Demonstration of a Field-Effect Three-Terminal Electronic Device with an Electron Mobility Exceeding 40 Million cm^2/(Vs)
T. J. Martz-Oberlander, B. Bulgaru, Z. Berkson-Korenberg, Q. Hawkins, K. W. West, K. W. Baldwin, A. Gupta, L. N. Pfeiffer, G. Gervais
Abstract
We report the fabrication and operation of a source-drain-gate three-terminal field-effect electronic device with an electron mobility exceeding $40\times 10^6$ cm$^2$ / (Vs).

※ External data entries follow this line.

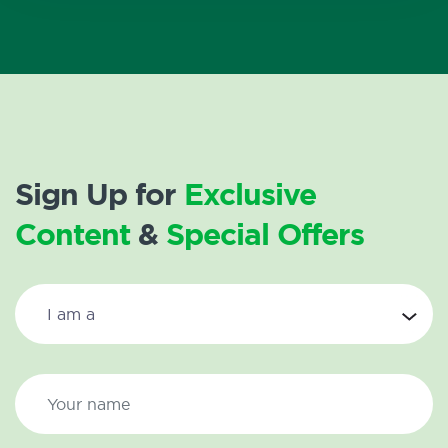
Sign Up for
Exclusive
Content
&
Special Offers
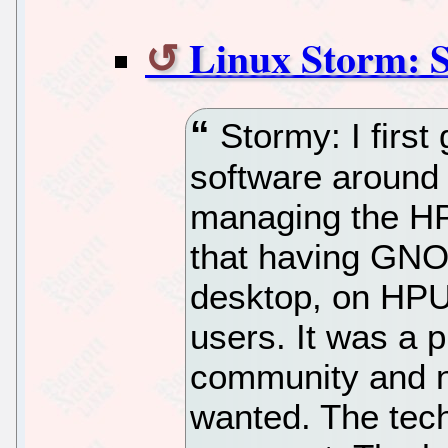
Linux Storm: 
Stormy: I first
software around
managing the H
that having GNO
desktop, on HPU
users. It was a p
community and n
wanted. The tech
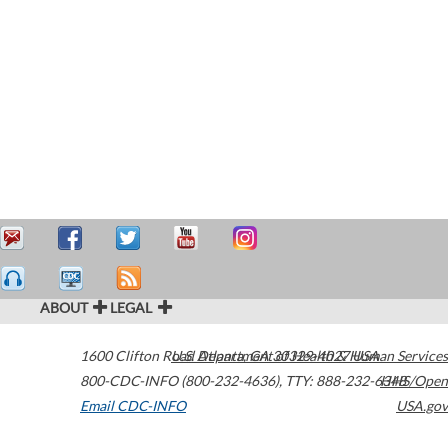
ABOUT
LEGAL
1600 Clifton Road
U.S. Department of Health & Human Services
Atlanta
,
GA
30329-4027
USA
800-CDC-INFO (800-232-4636)
,
TTY: 888-232-6348
HHS/Open
Email CDC-INFO
USA.gov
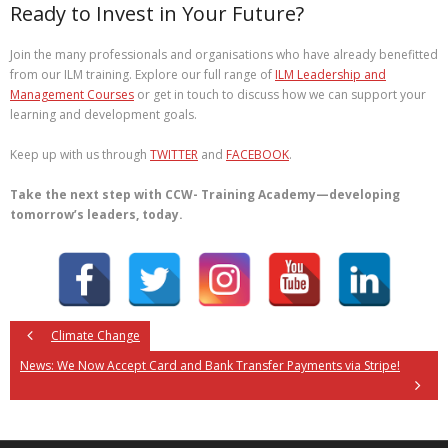
Ready to Invest in Your Future?
Join the many professionals and organisations who have already benefitted
from our ILM training. Explore our full range of
ILM Leadership and
Management Courses
or get in touch to discuss how we can support your
learning and development goals.
Keep up with us through
TWITTER
and
FACEBOOK
.
Take the next step with CCW- Training Academy—developing
tomorrow’s leaders, today.
Climate Change
News: We Now Accept Card and Bank Transfer Payments via Stripe!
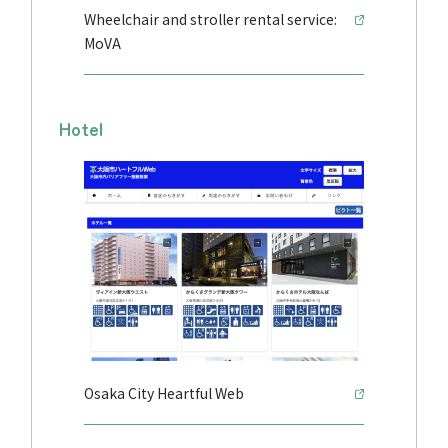
Wheelchair and stroller rental service:
MoVA
Hotel
Osaka City Heartful Web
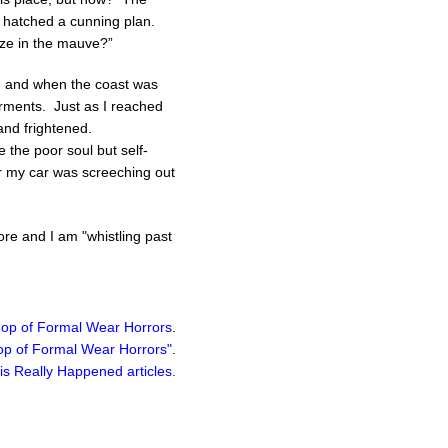
I hatched a cunning plan.
ize in the mauve?”
ps, and when the coast was
garments. Just as I reached
and frightened.
 the poor soul but self-
er my car was screeching out
ore and I am "whistling past
Shop of Formal Wear Horrors
.
hop of Formal Wear Horrors"
.
is Really Happened
articles.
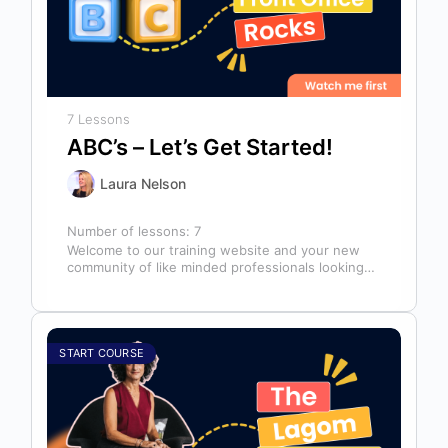
7 Lessons
ABC’s – Let’s Get Started!
Laura Nelson
Number of lessons:
7
Welcome to our training website and your new
community of like minded professionals looking
to grow and develop themselves and…
START COURSE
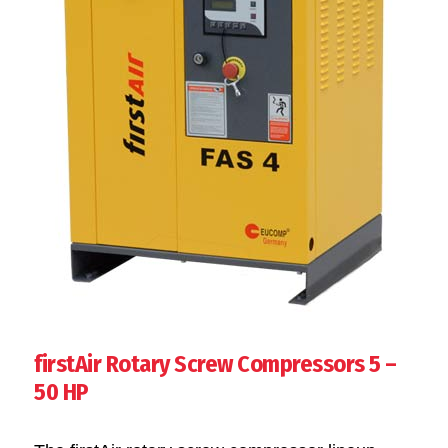
firstAir Rotary Screw Compressors 5 –
50 HP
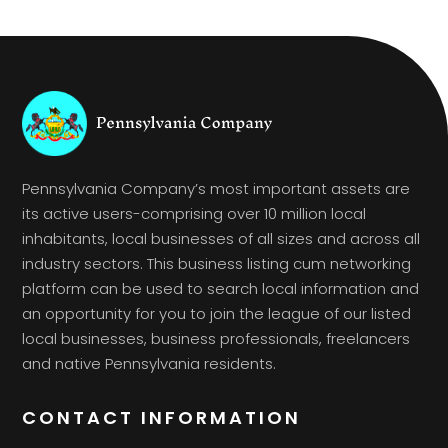
Pennsylvania Company’s most important assets are
its active users-comprising over 10 million local
inhabitants, local businesses of all sizes and across all
industry sectors. This business listing cum networking
platform can be used to search local information and
an opportunity for you to join the league of our listed
local businesses, business professionals, freelancers
and native Pennsylvania residents.
CONTACT INFORMATION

Several devices were fabricated, with the highest achieved electron mobility obtained using a symmetrically-doped GaAs/AlGaAs quantum well forming a two-dimensional electron gas (2DEG) with a density of $1.47(1) \times 10^{11}$ cm$^{-2}$ and a pristine, pre-fabrication electron mobility of $44(2) \times 10^6$ cm$^2$/(\text{Vs}). To circumvent the well-known degradation of electron mobility during fabrication, devices were fabricated using a flip-chip technique where all lithographic processing steps were performed on a separate sapphire substrate. This method demonstrates the successful operation of various gate assembly designs on distinct 2DEGs without observable mobility degradation. This advance doubles the previous record for field-effect electronic device mobility and enables access to new regimes of quantum transport and applications that were previously unfathomable due to mobility limitations.